RogerBW's Blog

Dustbin Day, iCalendar, and PhantomJS 18 April 2023

I wanted to get dustbin collection days into the house calendar server. Shouldn't be too hard, right?

It's not quite as simple as "recyclables week A, main rubbish week B", because collections get deferred for bank holidays (especially around Christmas), and sometimes (as last summer when the council refused to pay extra money to the contracting company, I mean "had a labour shortage") some collections get cancelled completely.

The local council provides this information in various ways. It used to put a card through the door a couple of times a year, and sometimes it still does; a PDF version of that is made available, but generally the new one isn't released (electronically or physically) until after the old one has expired. And of course that requires me to type in all the exceptions by hand, and doesn't get updated for emergencies.

But help is at hand! They have a web page on which you can specify your address, and get back the next collection for each sort of rubbish. Not much in the way of advance notice, but they do actually keep it up to date for extra bank holidays and such like. So I can just scrape that and parse the page, right? Right?

Well.

If you are me, you already know your house's UPRN, which of course is what they (quite reasonably) use as an input to the lookup. But you can't just submit that. Or even type in an address. Or even bookmark the results page.
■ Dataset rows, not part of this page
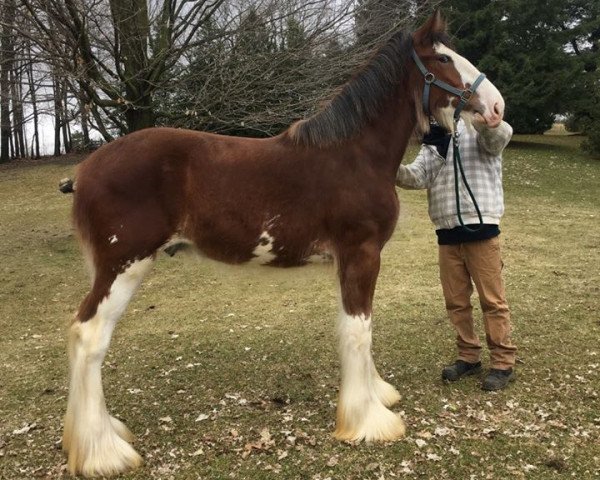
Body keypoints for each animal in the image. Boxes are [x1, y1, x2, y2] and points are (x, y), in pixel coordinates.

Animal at [63, 10, 504, 476]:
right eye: (443, 58)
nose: (496, 108)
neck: (355, 155)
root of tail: (86, 171)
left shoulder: (348, 261)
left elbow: (355, 324)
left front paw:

No, you have to go in through their postcode lookup. Which needs JavaScript, so that's rather beyond what poor old WWW::Mechanize can manage. (Somewhere behind all this there's a straightforward API call, but I wasn't able to get it to respond to my prodding any more simply than going through the pages; the necessary parameters are put together by the JavaScript, and even replaying a request captured in the browser didn't work reliably.)

This calls, in fact, for a headless browser. Selenium is the canonical answer to this problem, but that needs a great big Java daemon – and Java in general doesn't have the best of security reputations, nor what one might call a small footprint. So instead I ended up using PhantomJS – canonically a dead project, but it still works, it's in Debian/stable, and it's much more lightweight.

This is basically a central lump of code with tentacles. To the user it presents itself as a JavaScript interpreter; to the web it runs a WebGTK browser. One directs it with JavaScript, which I've been learning since last year, and one can also mark code as to be run inside the context of the loaded page.

So the procedure ends up being:

  • load the first page
  • enter my postcode
  • click on the lookup
  • wait
  • check the dropdown for my address
  • select it, and trigger a "change" event on the dropdown
  • wait
  • submit the form
  • wait
  • get back the results page, and parse it for the dates

In-browser JavaScript has useful methods like document.getElementsByTagName() so I do the final HTML parsing there, and dump JSON onto stdout for a calmanager plugin to pick up and update my iCalendar server. (That does things like lumping multiple collections together into a single calendar entry, and making the actual diary event go off on the previous evening to remind me to put the bins out on the night before what might be an early morning pickup.)

I'm not planning to make this code public, but if you have a use for it, let me know.

I wonder how much the council paid for this overcomplicated setup?